Diabetes Drug Avandia should be pulled from the Market

ANDREW BRIDGES
The widely used diabetes drug Avandia should be pulled from the market because of heart risks, a federal scientist said Monday.

Those risks, combined with no unique short-term benefits in helping diabetics control blood-sugar levels, fail to justify keeping Avandia on the market, according to a copy of a slide presentation by Food and Drug Administration scientist Dr. David Graham.

The document was distributed at the onset of a daylong meeting of a joint panel of outside experts convened to consider whether the drug should be restricted to use in select patients and branded with prominent warnings or removed altogether from sale. Previously, the FDA said information from dozens of studies of the GlaxoSmithKline PLC drug points to an increased risk of heart attack.

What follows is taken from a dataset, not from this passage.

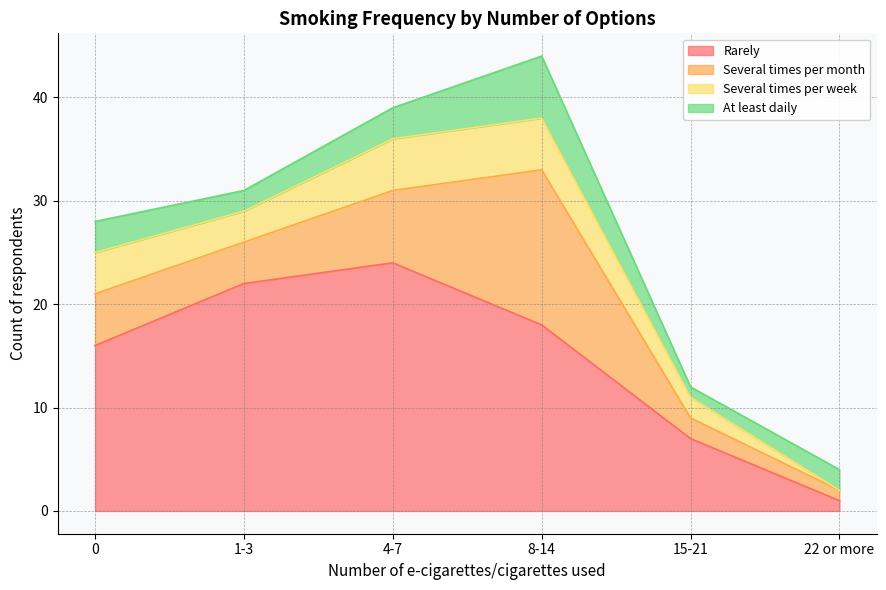

What is the difference between the maximum and minimum values in the Rarely series?

23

Glaxo officials, meanwhile, disputed that claim, citing their own analyses of studies of Avandia, also called rosiglitazone.

"The number of myocardial infarctions is small, the data are inconsistent and there is no overall evidence rosiglitazone is different from any other oral antidiabetes agents," said Dr. Ronald Krall, the company's senior vice president and chief medical officer.

The FDA isn't required to follow the advice of its advisory committees but usually does.

The FDA moved up the date of Monday's meeting following the May publication of a study by The New England Journal of Medicine that generated new concerns about Avandia's safety. The pooled analysis of 42 studies revealed a 43 percent higher risk of heart attack for those taking Avandia compared with people taking other diabetes drugs or no diabetes medication.

Glaxo, meanwhile, says its own data show no increase in heart risks with Avandia compared with other diabetes drugs, including Actos. The FDA's Graham, in his presentation, said Avandia does increase heart risks — something Actos, from Takeda Pharmaceuticals, does not do.

About 1 million Americans with Type 2 diabetes use Avandia to control blood sugar by increasing the body's sensitivity to insulin. That sort of treatment has long been presumed to lessen the heart risks already associated with the disease, which is linked to obesity. News that Avandia might actually increase those risks would represent a "serious limitation" of the drug's benefit, according to the FDA.